Del espíritu de las leyes
es un libro sin más aplicación que la perpetua de elevar el espíritu a la alta esfera histórica, engendrando un sinnúmero de bellas discusiones. En el orden de los gobiernos libres, pero templados, se encontrarán en él inspiraciones generales y memorables textos. Los que gustan de oráculos pueden buscarlos allí. El círculo de las cosas humanas que tiene tantas vueltas y revueltas y del que nunca se puede decir que está cerrado, ha parecido darle o quitarle la razón a Montesquieu, no una vez, sino varias. Bien cándido será el que vea en esto la afirmación de cierto orden anunciado por él y no la eterna vicisitud.

Gran clamoreo levantó
Del espíritu de las leyes
, apenas publicado; aquellos clamoreos no eran sino la señal de la revolución que iba a producir en las ideas. El éxito no se decidió, por lo pronto, sino entre la flor y nata de la inteligencia. "Oigo —decía el autor del libro— algunos zánganos que zumban alrededor de mí; pero si las abejas recogen alguna miel, eso me basta."

Montesquieu vivió seis años más; había envejecido antes de tiempo. "Estoy acabado, decía; he quemado todos mis cartuchos y todas mis bujías se han consumido." Al mismo tiempo escribía este pensamiento de serena y noble melancolía: "Mi intención era dar más profundidad y más amplitud a algunos pasajes del Espíritu; pero me he puesto incapaz. Las lecturas han debilitado mi vista, y si aún me queda alguna luz es la aurora del día en que mis ojos han de cerrarse para siempre".
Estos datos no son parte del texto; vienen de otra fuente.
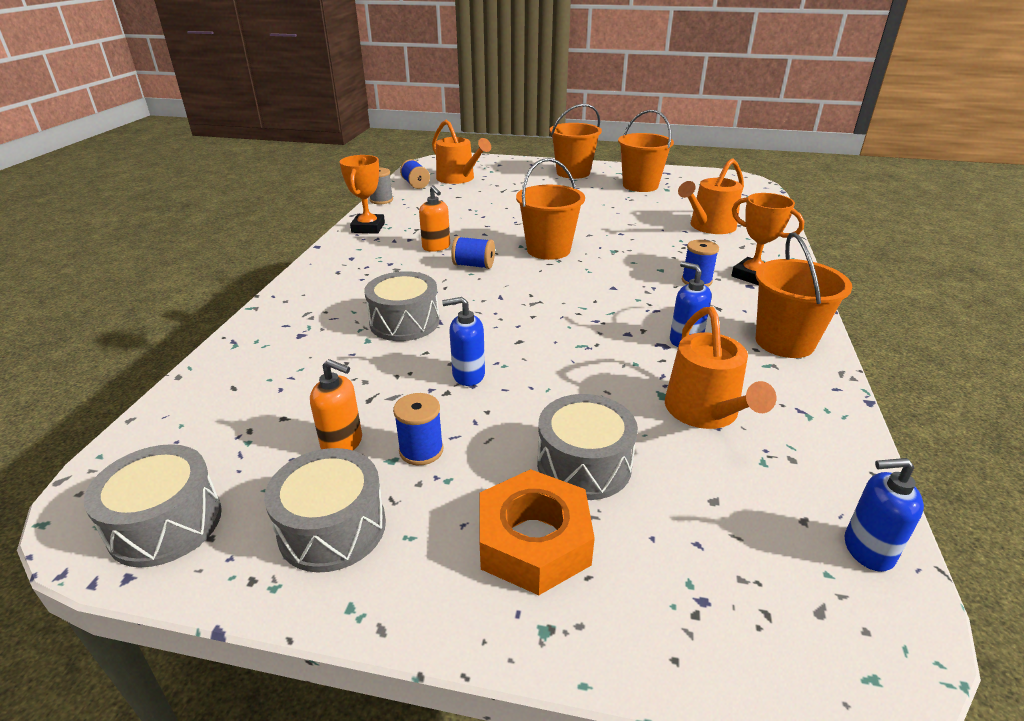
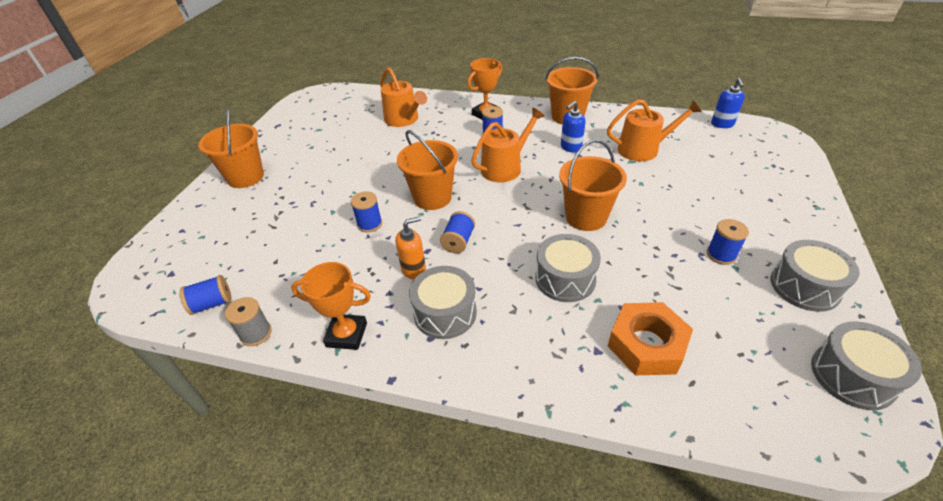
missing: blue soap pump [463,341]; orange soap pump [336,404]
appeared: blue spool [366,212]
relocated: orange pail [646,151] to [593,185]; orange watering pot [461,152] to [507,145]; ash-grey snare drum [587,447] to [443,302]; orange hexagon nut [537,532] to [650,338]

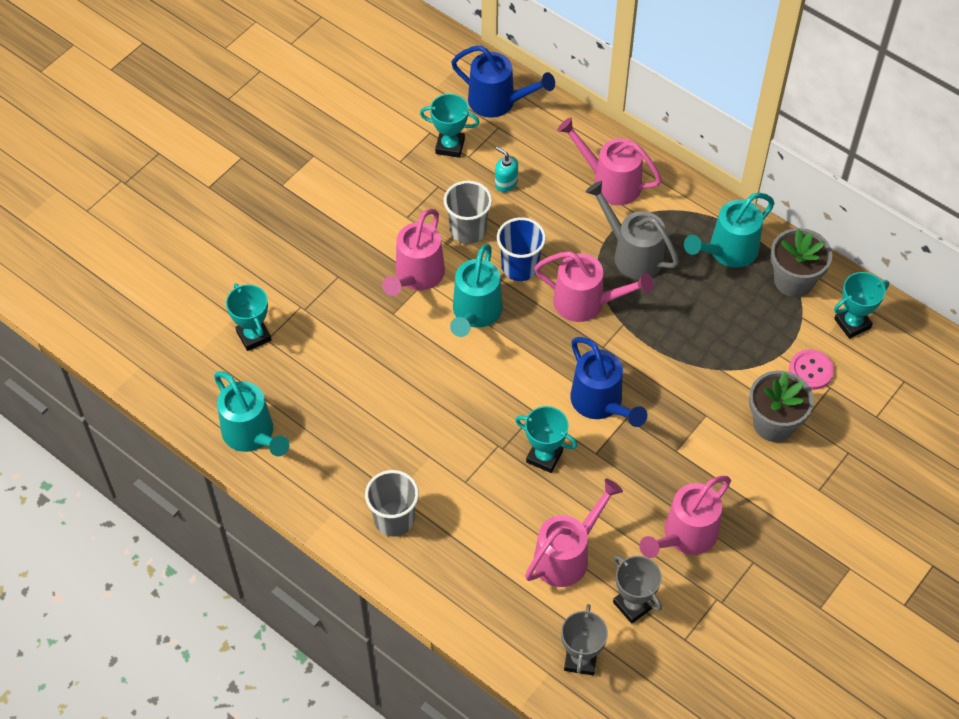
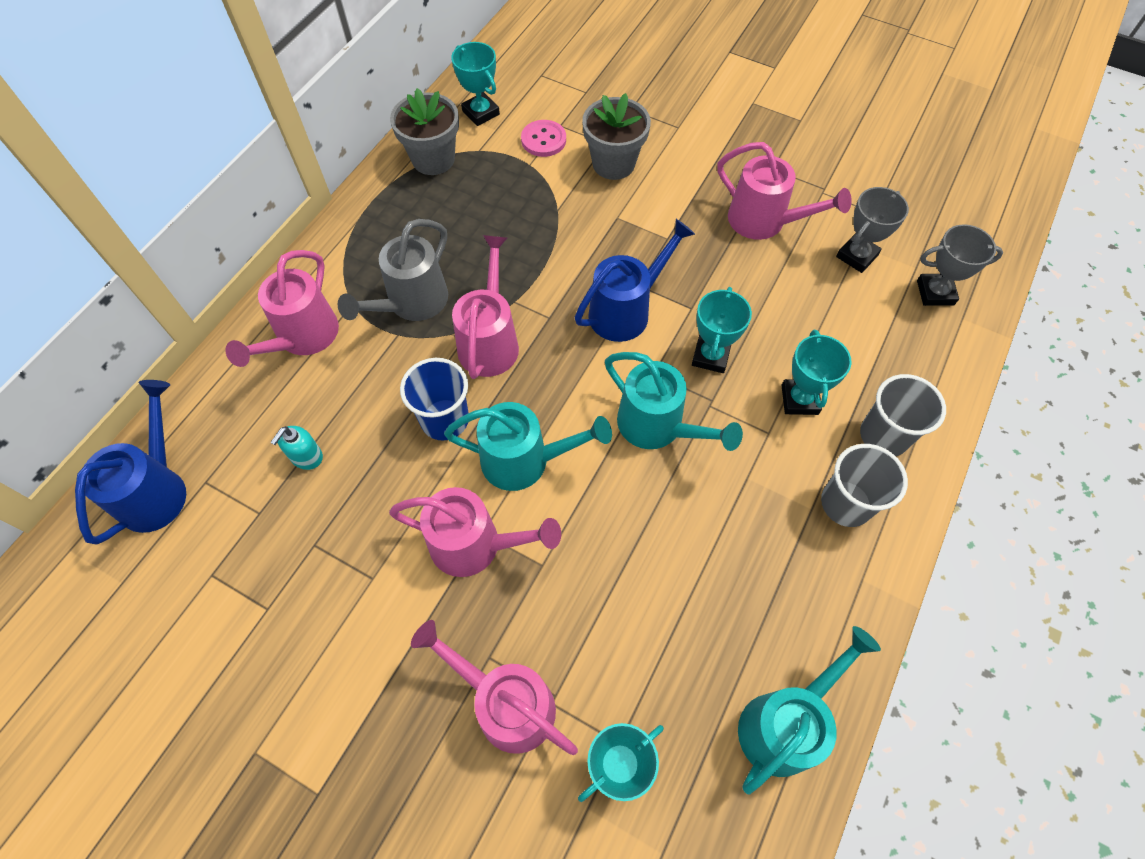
relocated: aqua prize cup [449,126] to [816,372]; ash-grey tumbler [468,212] to [903,415]; aqua watering pot [729,230] to [674,401]; pink watering pot [574,533] to [494,687]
Se puede dar una idea de la conversación de Montesquieu; en una defensa que hizo de
Del espíritu de las leyes
para contestar a la Gaceta Jansenista (pues pocos han sido tan sensibles a la crítica como Montesquieu), hay una página muy animada que nos representa bastante bien, al decir de D'Alembert, lo que aquél era hablando. Su manera de conversar era viva, corriente y figurada. Marmontel ha dicho que esperaba la pelota para tomarla en el aire. Hablando de los críticos estrechos que reparan en minucias por escrúpulos de escuela o por manías de secta, dijo:

"Esta manera de criticar es la más a propósito para limitar la extensión y disminuir la suma del genio nacional… Nada ahoga tanto la doctrina como el ponerle a cada cosa una toga de doctor… No pueden decir bien cuándo los cohíbe el terror de decir mal… Nos ponen una chichonera para decirnos a cada paso: ¡Cuidado con caerse!… Van a tomar vuelo, y los sujetan por la manga; tienen fuerza viva y se la quitan a alfilerazos; cuando se elevan un poco hay gente que empuña la vara de medir y les grita que bajen para medirse… Siguen su camino y quieren que se detengan a mirar todas las piedras y todas las hormigas".
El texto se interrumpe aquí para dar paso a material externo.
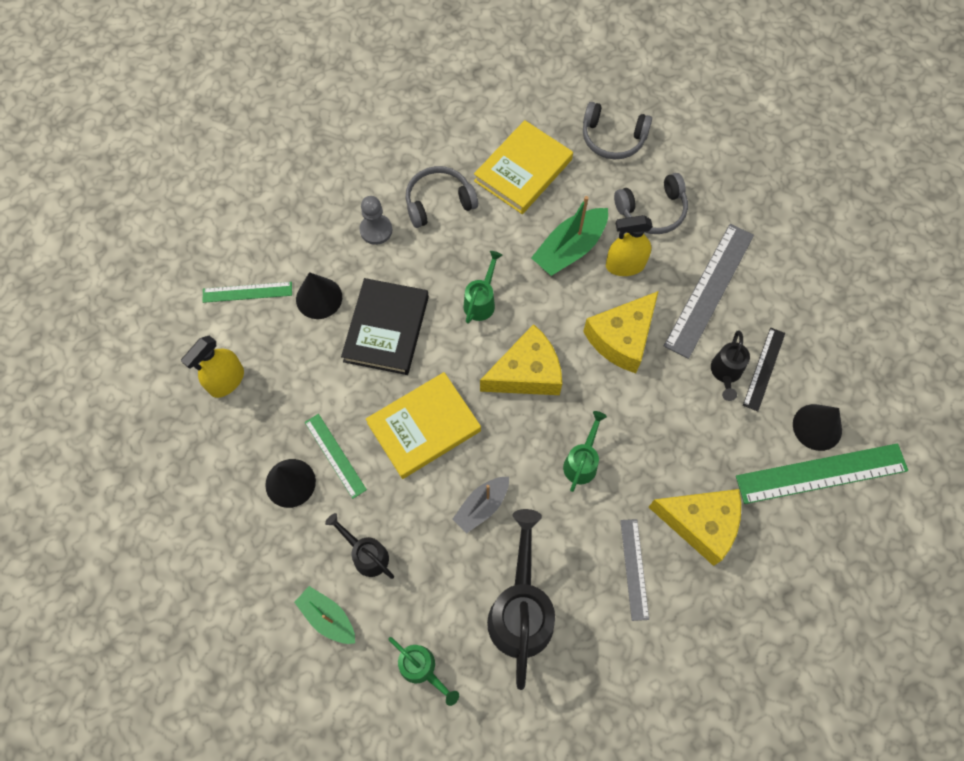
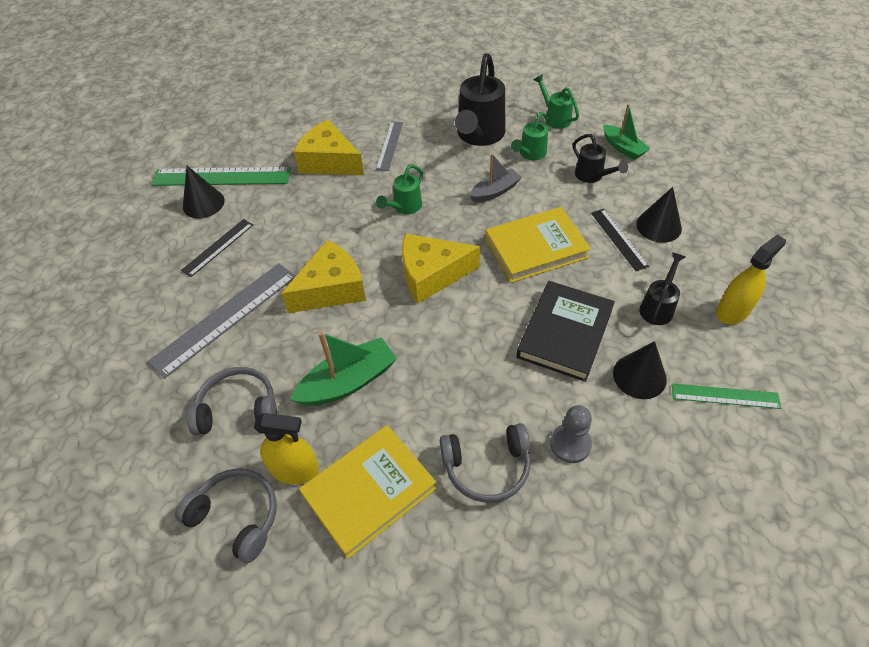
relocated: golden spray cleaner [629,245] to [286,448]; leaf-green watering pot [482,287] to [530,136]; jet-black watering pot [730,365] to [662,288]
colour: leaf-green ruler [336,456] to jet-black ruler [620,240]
Si agregan el acento gascón, puesto que lo conservaba, creerán estar oyendo a Montesquieu. También recuerda a Montaigne este fuego graneado de símiles.

"Su manera libre aunque molesta —ha dicho de Montesquieu un contemporáneo suyo
[5]
— corría pareja con su conversación. Era de estatura bien proporcionada. Aunque había perdido enteramente un ojo, y con el otro nunca había visto bien, estos defectos no se conocían; en su semblante se reflejaban la sublimidad y la dulzura." Su rostro, largo y naco, tenía el tipo elegante del país en que nació, el tipo bordelés.
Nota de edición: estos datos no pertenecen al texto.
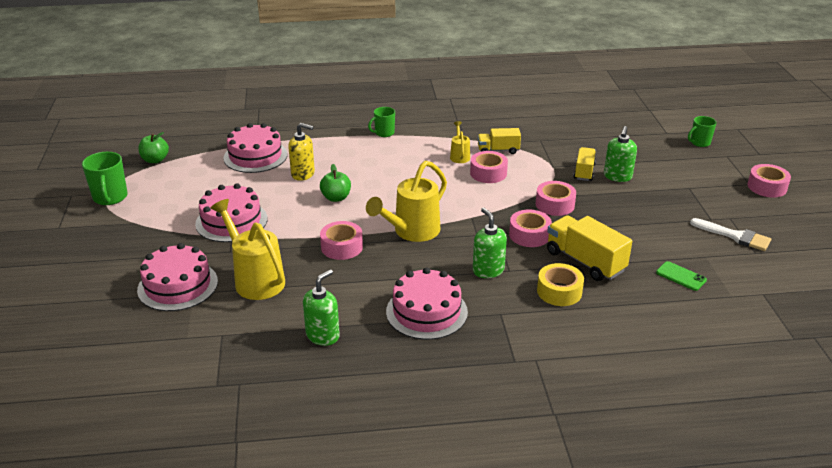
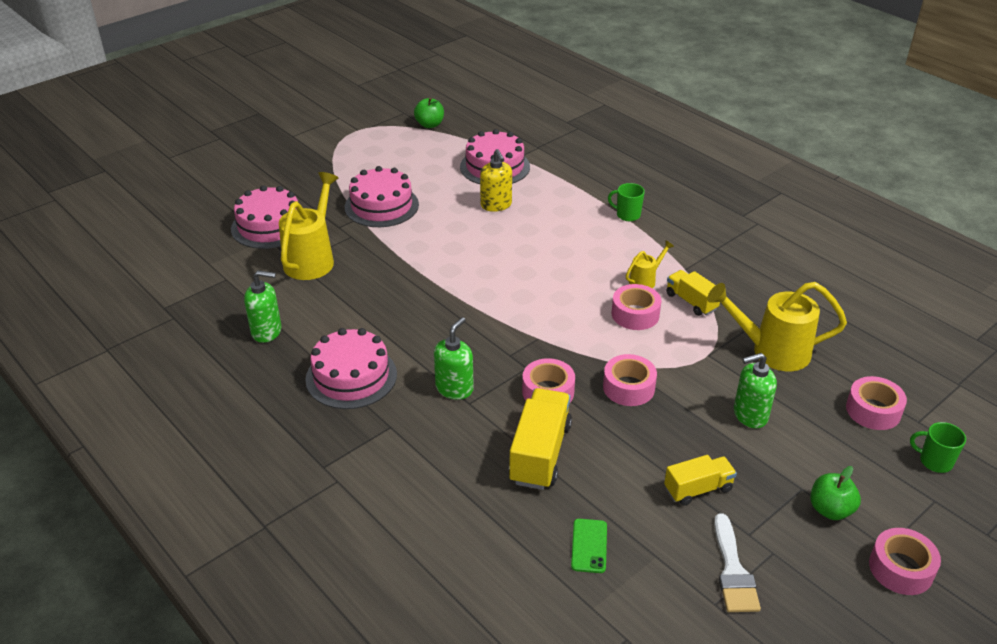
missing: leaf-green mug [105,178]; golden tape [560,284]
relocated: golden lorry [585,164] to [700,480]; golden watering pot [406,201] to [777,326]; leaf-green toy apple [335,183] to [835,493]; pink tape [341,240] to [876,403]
En sociedad, Montesquieu no se dejaba llevar por las camarillas. Madama Geoffrin lo pintaba como hombre distraído. La duquesa de Chaulnes decía de él: "No habla más que con los extranjeros, porque se figura que aprenderá de ellos alguna cosa útil". Y agregaba: "Yo no sé para qué sirve un genio".

Aquel talento superior que, sin quererlo, ha dado origen o pretexto a tantos imitadores, generalmente presumidos y ostentadores de una suficiencia falsa, era la modestia misma. "¡Hombres modestos —exclamaba en las Cartas persas— vengan, que yo los abrace! Son el encanto de la vida; creen no tener nada y yo les digo que lo tienen todo. Piensan no humillar a nadie y humillan a todo el mundo. Cuando los comparo con los hombres absolutos que veo por todas partes, los arrojo de su tribunal y los pongo a sus pies."